The 2006 season did not start well for Minnesota. Kirby Puckett, the beloved yet secretly troubled Hall of Famer of the 1987 and 1991 teams, died during spring training. The team itself began the season 25-33 and fell far behind the defending World Champion White Sox and the surprising Detroit Tigers.
But two things happened that ignited the Twins: Francisco Liriano emerged as a second ace alongside Santana. Then the Twins dominated the National League in Interleague Play.
Minnesota took 16 of 18 interleague games and made the AL Central a log jam. Eventually they passed the defending champion White Sox and with a wild September clinched a playoff berth despite losing Liriano to injury.
The Tigers needed just one win against the 100 loss Royals at the end of the season to clinch the Central, but they got swept. The Twins moved into a first place tie and on the last day of the season, clinched the AL Central. Game 162 was the only day the Twins had first place to themselves.
The mad dash for the Central title was more than a formality. The Twins would avoid the Yankees, who knocked them out of the post season in 2003 and 2004 (and would do so later in 2009 and 2010.) Instead they drew the Oakland A’s, a fine team but hardly world beaters.
They would have home field advantage in the Division Series instead of starting on the road in the Bronx. And their luck was further extended as the Tigers dusted themselves off and made quick work of New York, winning in 4 games.
But they ran into two problems: Frank Thomas’ bat and a hit that even Torii Hunter couldn’t catch.
Thomas missed the 2005 post season with injuries and did not play in the White Sox World Series run. Now healthy and with Oakland, Thomas launched two homers in the opening game in the Metrodome. Barry Zito out dueled Johan Santana for a 3-2 Oakland win.
Game 2 was another close affair as Boof Bonser pitched 6 solid innings and the score was tied 2-2 in the 7th. With two outs and a runner on in the 7th, Torii Hunter attempted one of his signature highlight reel catches on a line drive by Mark Kotsay. It eluded Hunter and went for a 2 out go ahead 2 run inside the park home run. The A’s would hold onto the 5-2 victory.

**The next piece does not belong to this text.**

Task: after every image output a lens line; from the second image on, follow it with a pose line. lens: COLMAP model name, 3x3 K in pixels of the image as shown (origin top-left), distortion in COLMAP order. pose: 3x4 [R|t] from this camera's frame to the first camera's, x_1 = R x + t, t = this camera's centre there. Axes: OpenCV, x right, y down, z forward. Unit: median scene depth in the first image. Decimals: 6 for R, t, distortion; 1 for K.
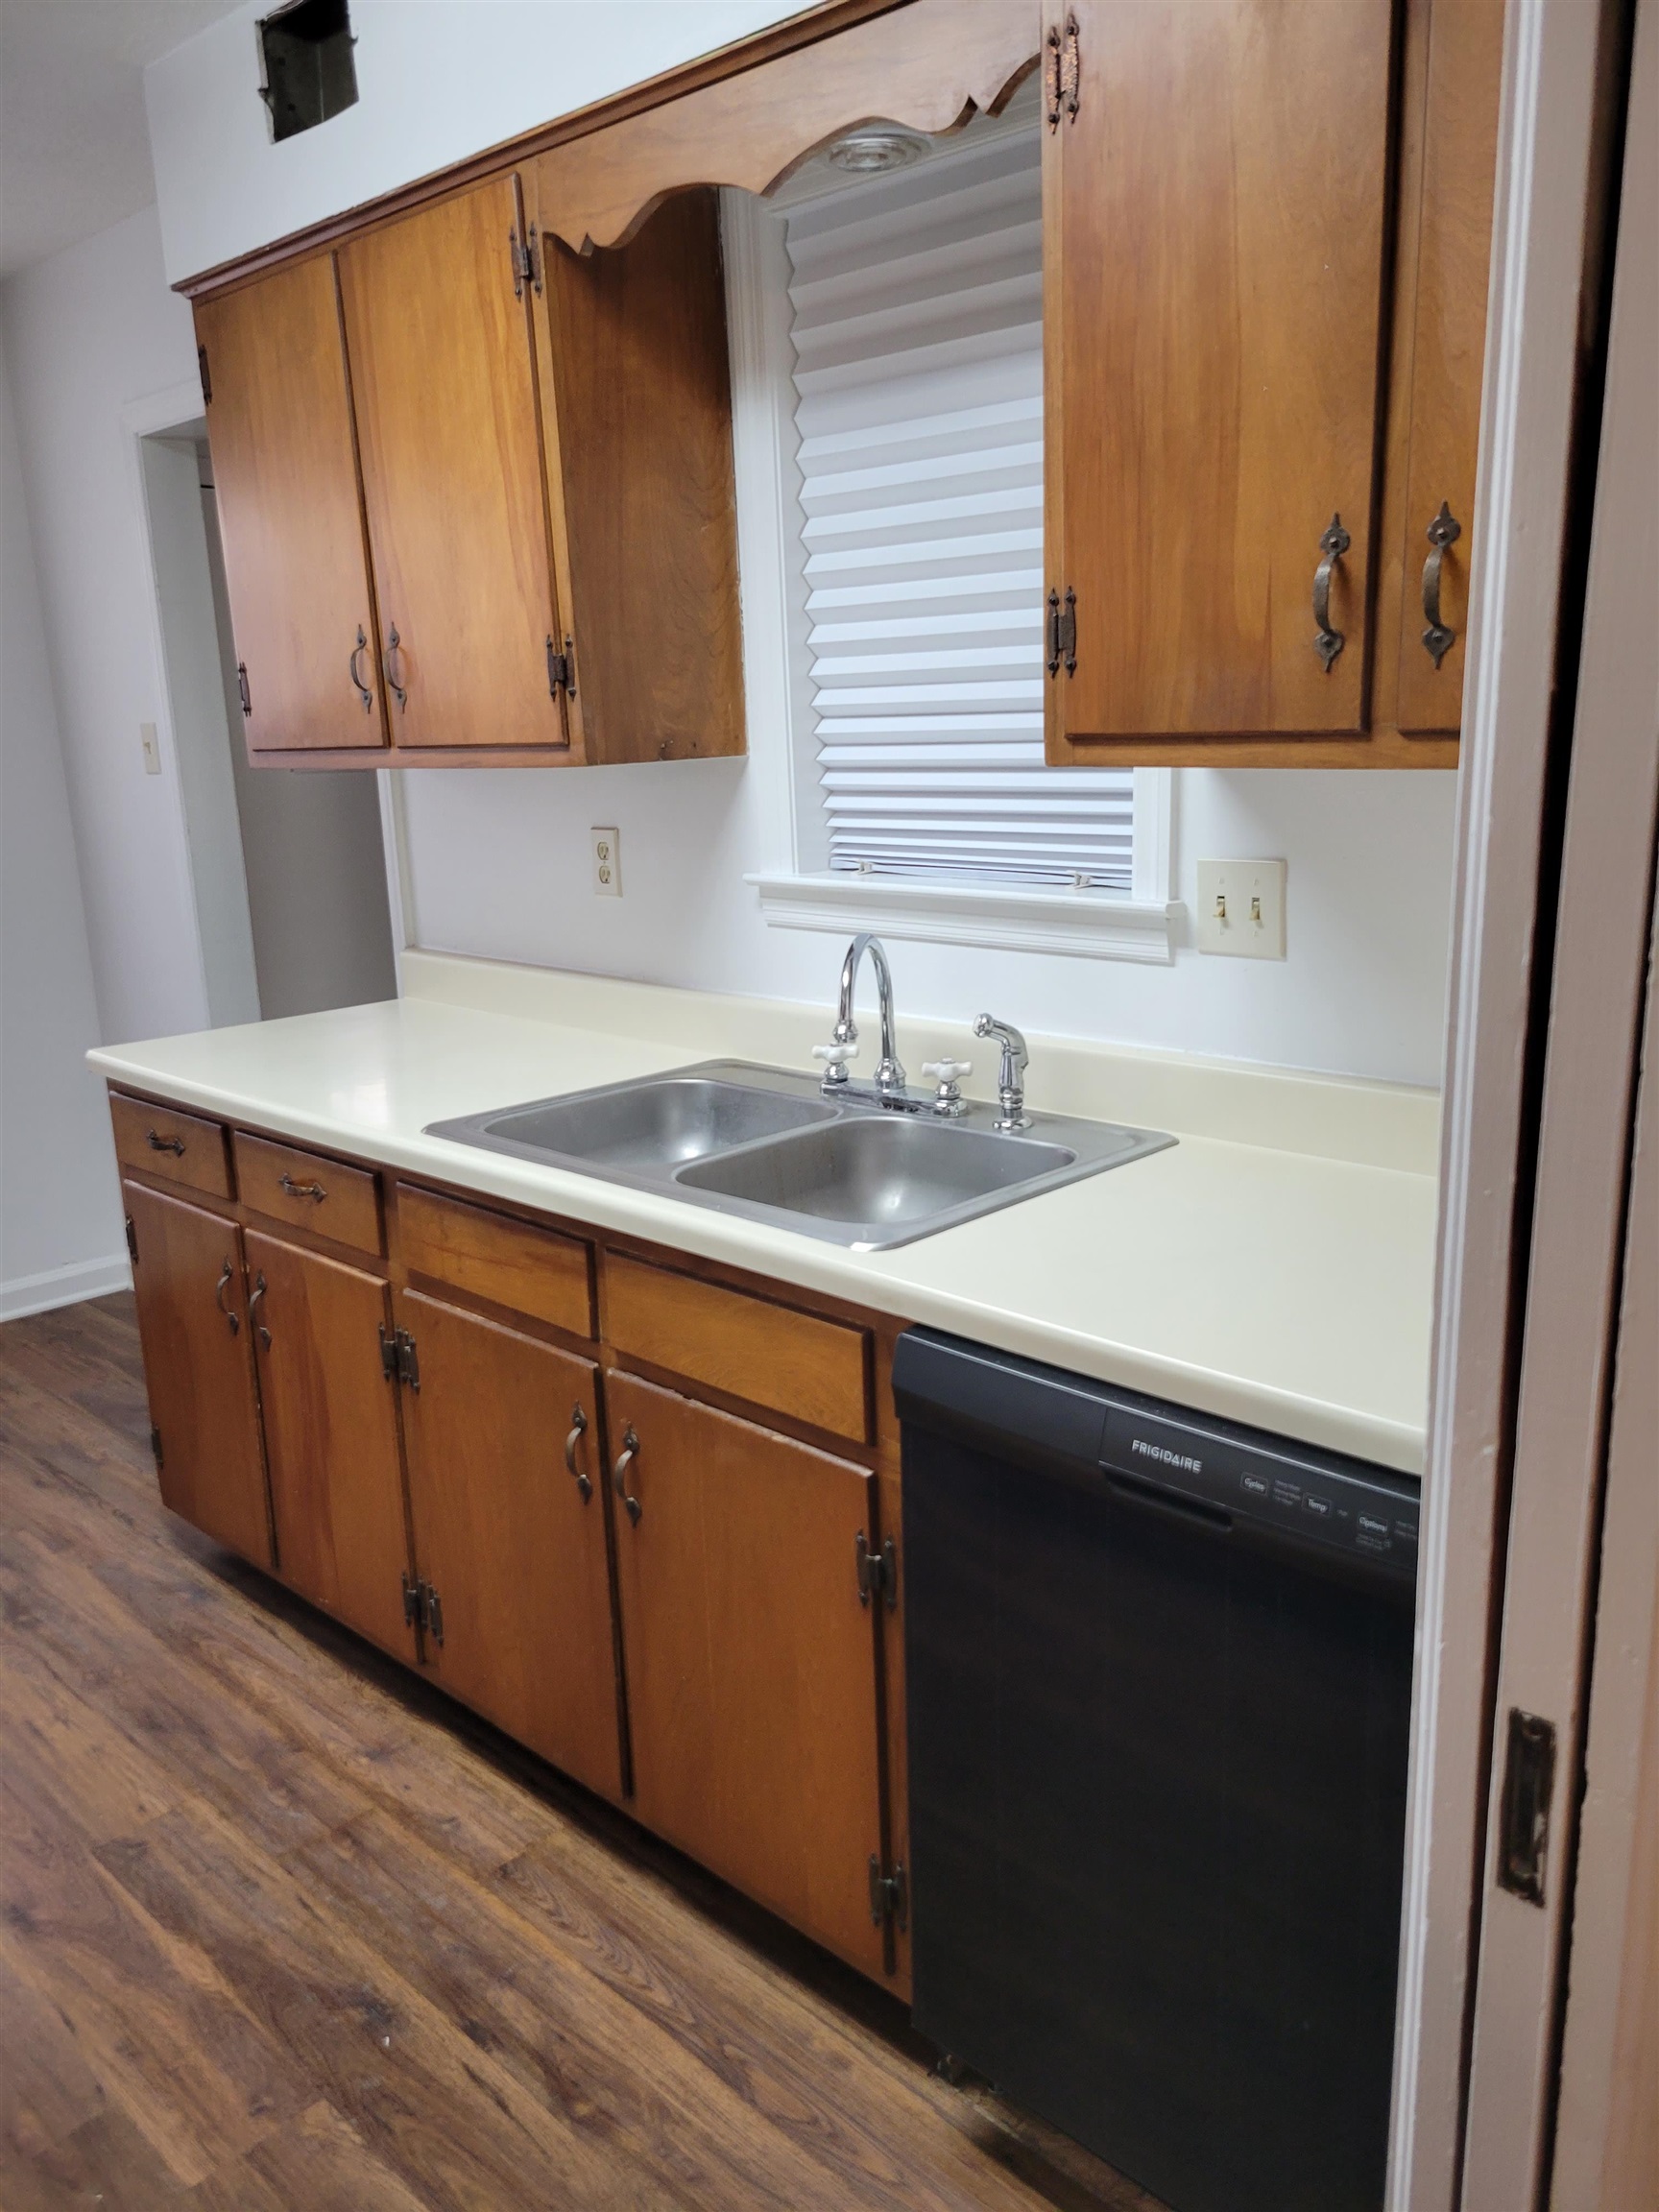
lens RADIAL K [[1651.9, 0, 823.6], [0, 1651.9, 1075.6], [0, 0, 1]] dist [0.068889, -0.047771]
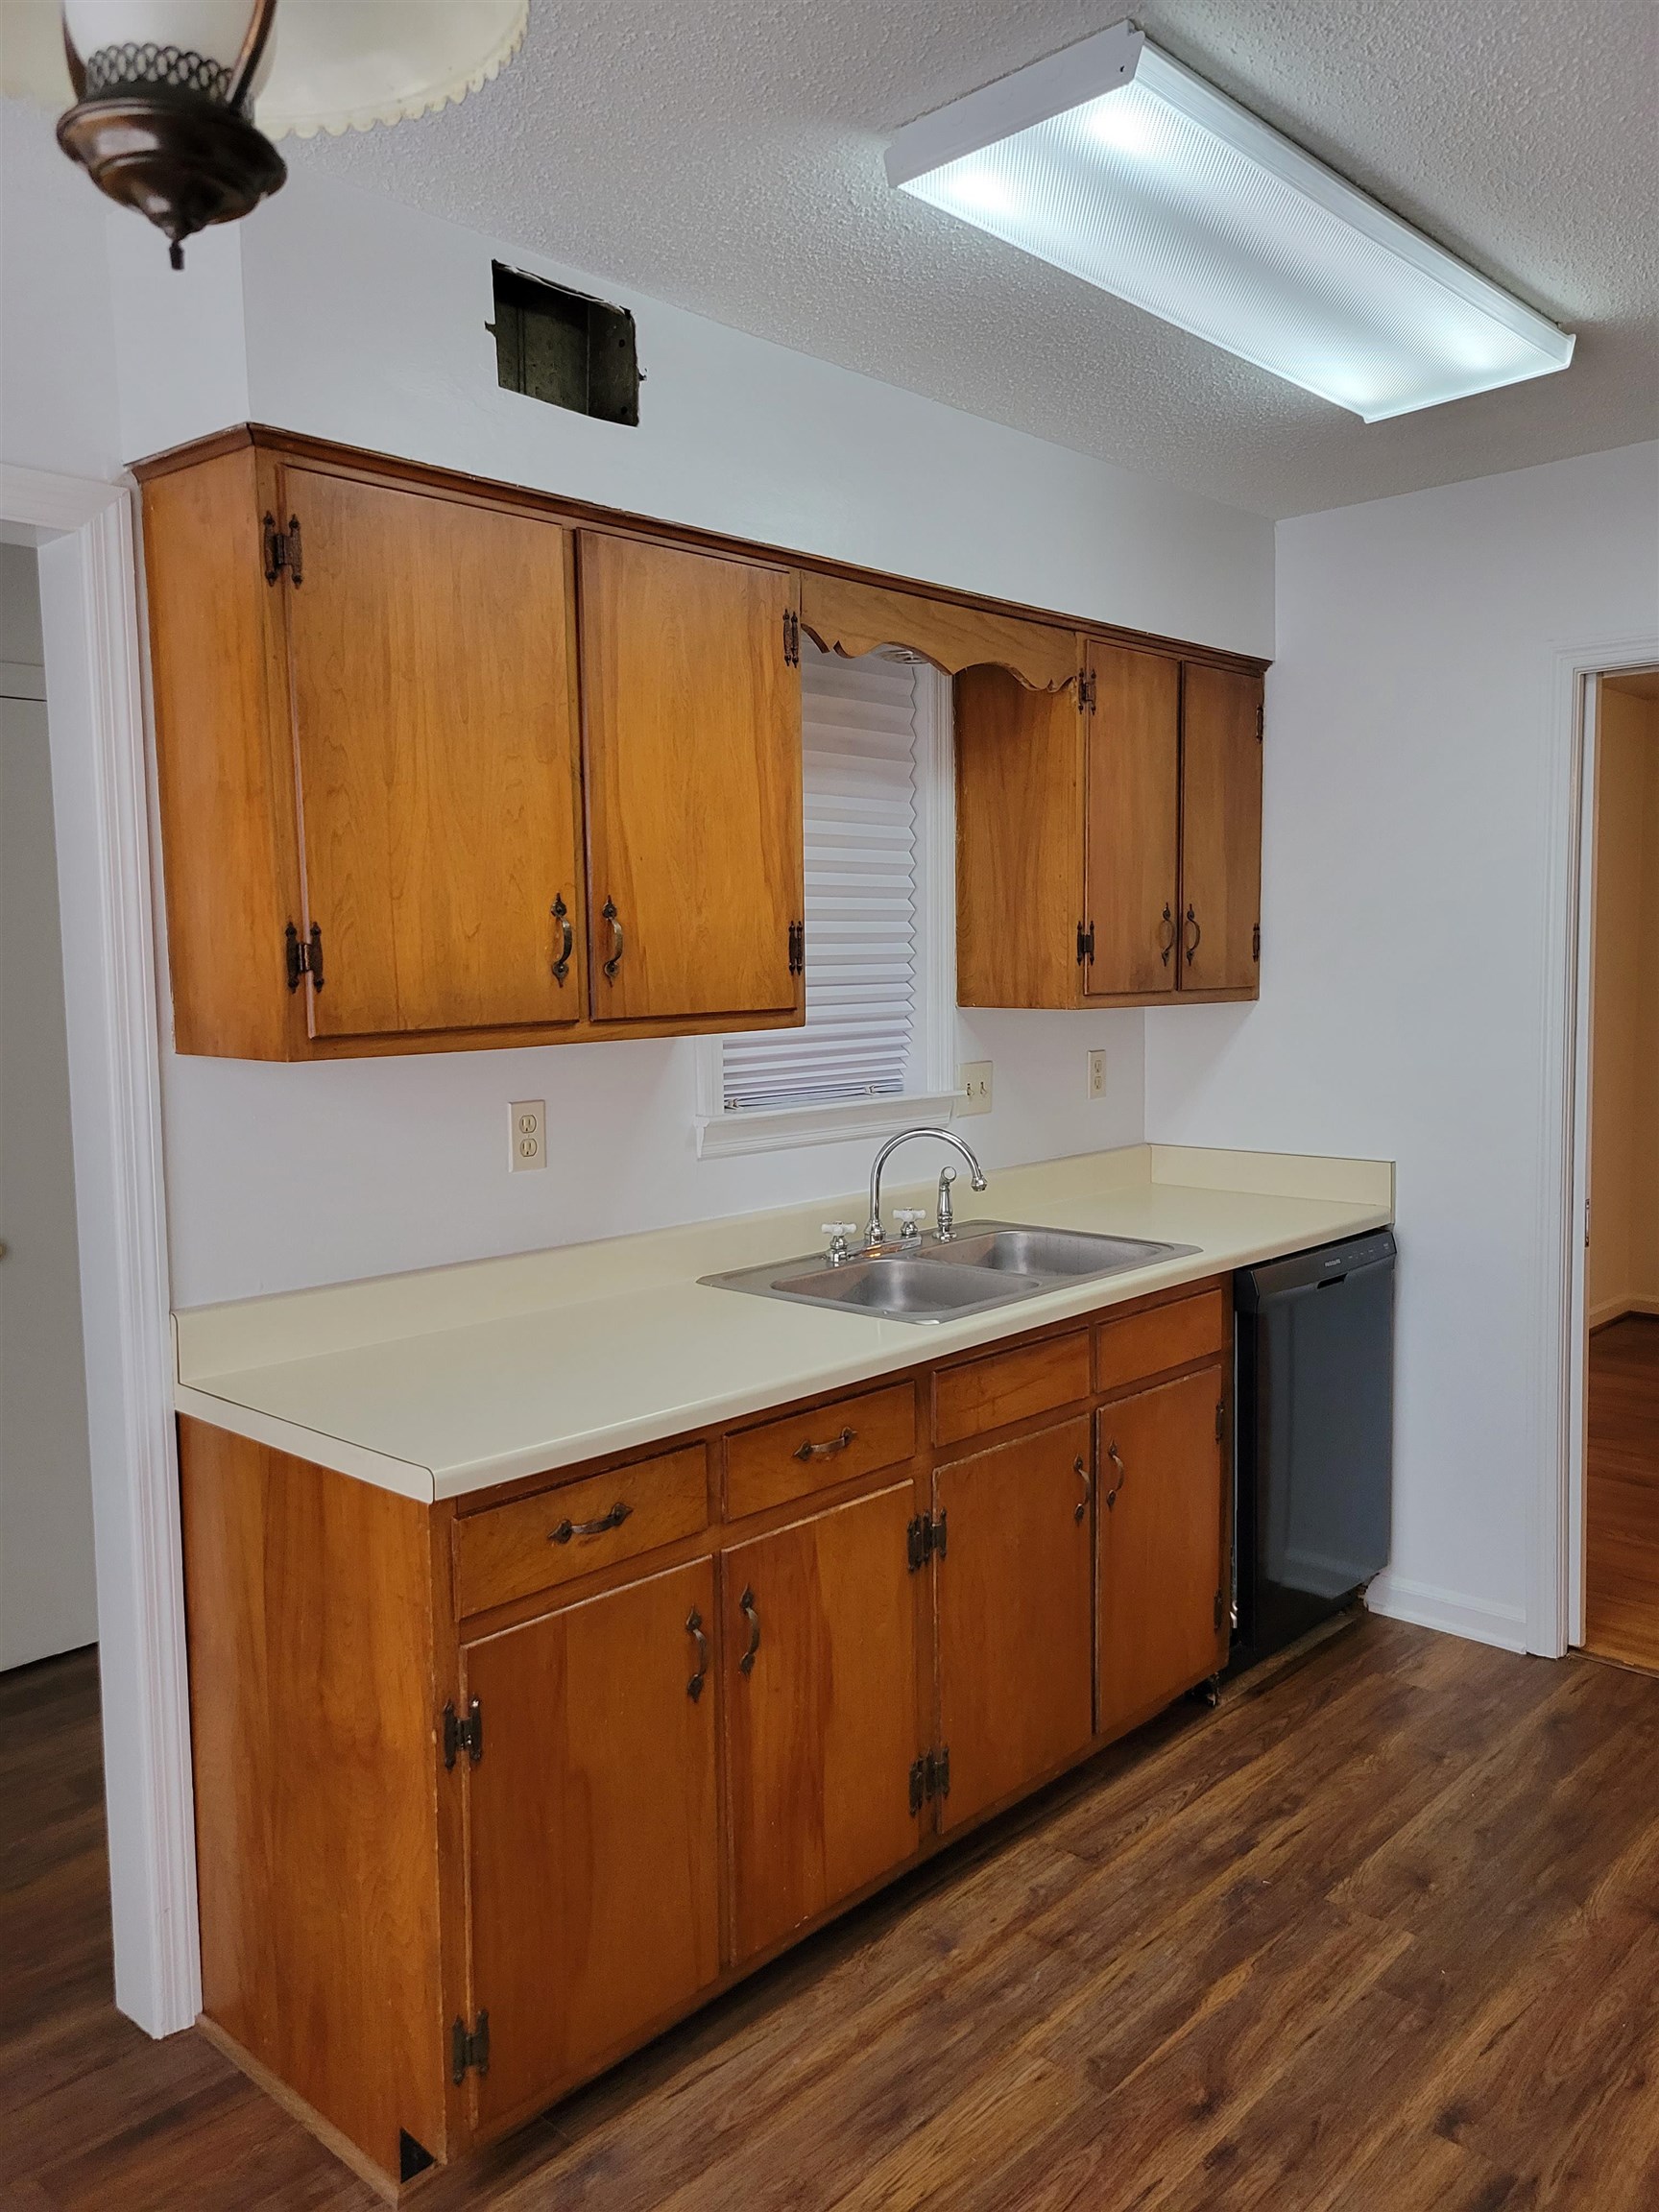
lens RADIAL K [[1651.9, 0, 823.6], [0, 1651.9, 1075.6], [0, 0, 1]] dist [0.068889, -0.047771]
pose [[-0.011413, -0.041037, 0.999092, -1.453366], [0.231176, 0.971980, 0.042565, -0.212947], [-0.972845, 0.231452, -0.001606, 1.062568]]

By the time the series returned to a carnival atmosphere in Oakland, the series was knotted up. Oakland jumped all over Brad Radke and cruised to an easy 8-3 victory, the only post season series victory to date for the Billy Beane A’s.
The Twins were out and their great comeback against the Tigers was a footnote. It would be Detroit who would go on to win the pennant and lose to a streaking St. Louis squad.
How would the Santana-Hunter-Mauer-Morneau-Cuddyer-Nathan Twins have fared against the Cardinals that year? Would 2006 be the year that Ron Gardenhire had the honor of being the manager of a World Series winner? Would that have been the moment where the Twins had the final laugh against the contraction rumors?
The Twins would go on to be competitive, winning the Central in 2009 and 2010 but being swept by the Yankees in both years.
But those teams did not have the star power of the 2006 squad. By 2008 Santana was a Met and Hunter was an Angel. By then the Twins seemed like the obligatory entry from the Central, an afterthought rather than a legit pennant contender.
The team in 2006, with the elite players hitting their prime and the comeback and the path cleared by Detroit eliminating New York, had everything align to be one of the great teams and highlights in the history of the franchise.
Mauer would have led his childhood team to the title. He and Morneau would have formed the new “M&M Boys” and given that combo some substance with their wonderful style.
Santana’s Hall of Fame credentials would have received a shot in the arm as would have the legacy of Torii Hunter.
Instead a pennant has eluded all of those stars to this day.
Gardenhire’s legacy would be similar to Mike Scioscia’s, whose 2002 Angels won it all and his subsequent Division Titles helped his legacy rather than hurt it.
All of this could have happened if 2006 went their way.
Instead they are just another team who got swept in the Division Series and lost to history.
Alas a great missed opportunity for the Twins.